Genomics of pediatric acute myeloid leukemia—Novel pediatric-specific subtypes

Abstract

Despite improving clinical outcomes of pediatric acute lymphoblastic leukemia (ALL), those of pediatric acute myeloid leukemia (AML) remain around 70%. This is partly due to a lack of understanding of the genetic background of pediatric AML, appropriate risk stratification, or molecule-targeted therapies. To fill the knowledge gap, we integrated transcriptional and genetic analyses of a large cohort of pediatric AML, identifying two pediatric AML-specific alterations, tandem duplications of UBTF (UBTF-TD) and GDXY insertions of CBFB (CBFB-GDXY), which were mutually exclusive with other class-defining alterations.

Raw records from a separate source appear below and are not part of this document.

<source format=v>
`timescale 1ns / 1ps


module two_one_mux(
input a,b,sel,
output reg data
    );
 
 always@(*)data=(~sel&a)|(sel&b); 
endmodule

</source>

UBTF-TDs are associated with FLT3-ITD and WT1 mutations, HOXB expression, and poor prognosis, while CBFB-GDXYs were associated with CBF-AML-like expression patterns. These data suggest that these alterations define new molecular subtypes of pediatric AML.

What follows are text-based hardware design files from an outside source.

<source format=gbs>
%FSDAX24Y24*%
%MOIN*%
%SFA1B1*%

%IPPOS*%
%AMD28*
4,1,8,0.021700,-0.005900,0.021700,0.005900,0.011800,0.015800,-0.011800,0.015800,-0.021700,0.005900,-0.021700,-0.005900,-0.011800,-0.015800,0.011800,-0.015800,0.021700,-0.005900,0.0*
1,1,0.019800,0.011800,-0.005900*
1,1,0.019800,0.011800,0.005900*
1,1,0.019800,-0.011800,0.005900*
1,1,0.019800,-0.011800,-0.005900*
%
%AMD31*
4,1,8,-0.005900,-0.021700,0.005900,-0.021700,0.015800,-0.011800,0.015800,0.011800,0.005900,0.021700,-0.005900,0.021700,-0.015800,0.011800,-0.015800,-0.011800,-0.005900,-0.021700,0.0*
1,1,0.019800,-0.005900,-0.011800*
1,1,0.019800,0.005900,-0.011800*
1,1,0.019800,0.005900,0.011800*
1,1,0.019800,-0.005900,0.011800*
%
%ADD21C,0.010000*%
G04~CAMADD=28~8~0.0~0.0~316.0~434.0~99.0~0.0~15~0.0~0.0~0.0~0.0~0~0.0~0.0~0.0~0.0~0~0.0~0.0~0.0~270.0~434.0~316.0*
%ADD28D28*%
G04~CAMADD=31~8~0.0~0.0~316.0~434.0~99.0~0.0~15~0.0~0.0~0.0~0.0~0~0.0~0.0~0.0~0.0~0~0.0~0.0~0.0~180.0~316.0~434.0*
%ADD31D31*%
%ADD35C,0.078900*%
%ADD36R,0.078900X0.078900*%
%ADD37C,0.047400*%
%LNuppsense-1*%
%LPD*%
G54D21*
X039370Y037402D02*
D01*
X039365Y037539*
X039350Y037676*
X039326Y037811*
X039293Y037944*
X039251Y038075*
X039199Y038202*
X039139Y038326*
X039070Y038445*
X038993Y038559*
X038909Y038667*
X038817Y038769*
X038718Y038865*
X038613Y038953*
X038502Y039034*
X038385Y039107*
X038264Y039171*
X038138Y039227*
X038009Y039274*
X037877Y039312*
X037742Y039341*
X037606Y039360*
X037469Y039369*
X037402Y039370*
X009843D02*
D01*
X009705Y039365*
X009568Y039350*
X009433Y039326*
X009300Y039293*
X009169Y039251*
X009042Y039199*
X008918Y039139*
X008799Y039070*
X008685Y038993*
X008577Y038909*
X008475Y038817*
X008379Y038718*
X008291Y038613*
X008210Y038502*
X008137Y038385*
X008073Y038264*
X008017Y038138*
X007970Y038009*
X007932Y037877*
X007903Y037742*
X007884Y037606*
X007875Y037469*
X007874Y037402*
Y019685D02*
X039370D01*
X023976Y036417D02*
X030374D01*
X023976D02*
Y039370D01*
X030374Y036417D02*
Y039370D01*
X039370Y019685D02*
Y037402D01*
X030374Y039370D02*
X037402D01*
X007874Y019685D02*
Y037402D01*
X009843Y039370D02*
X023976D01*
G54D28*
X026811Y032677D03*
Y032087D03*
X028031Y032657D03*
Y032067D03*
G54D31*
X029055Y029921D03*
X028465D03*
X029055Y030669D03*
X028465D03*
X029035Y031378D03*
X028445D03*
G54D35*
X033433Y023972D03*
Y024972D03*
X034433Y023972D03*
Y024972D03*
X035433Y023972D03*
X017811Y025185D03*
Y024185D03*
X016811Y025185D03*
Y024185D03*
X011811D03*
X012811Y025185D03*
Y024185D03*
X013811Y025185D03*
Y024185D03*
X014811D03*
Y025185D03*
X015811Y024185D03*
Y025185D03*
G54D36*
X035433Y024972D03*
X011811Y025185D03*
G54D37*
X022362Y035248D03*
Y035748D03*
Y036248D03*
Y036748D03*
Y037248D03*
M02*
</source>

These alterations, as well as other pediatric-specific alterations such as CBFA2A3::GLIS2 or PICALM::MLLT10, are not covered by the current WHO classifications (WHO^5th), resulting in 30% of pediatric AML categorized as “acute myeloid leukemia with other defined genetic alterations” or “acute myeloid leukemia, myelodysplasia-related”. We then systematically categorized 889 pediatric AMLs into 23 molecular categories that are mutually distinct from one another, covering 91.4% of the cohort. These molecular categories were associated with clinical outcomes using two independent cohorts, establishing a prognostic framework based on molecular categories and minimal residual disease. Together, these studies provide the basis for future classification of pediatric AML and treatment strategies.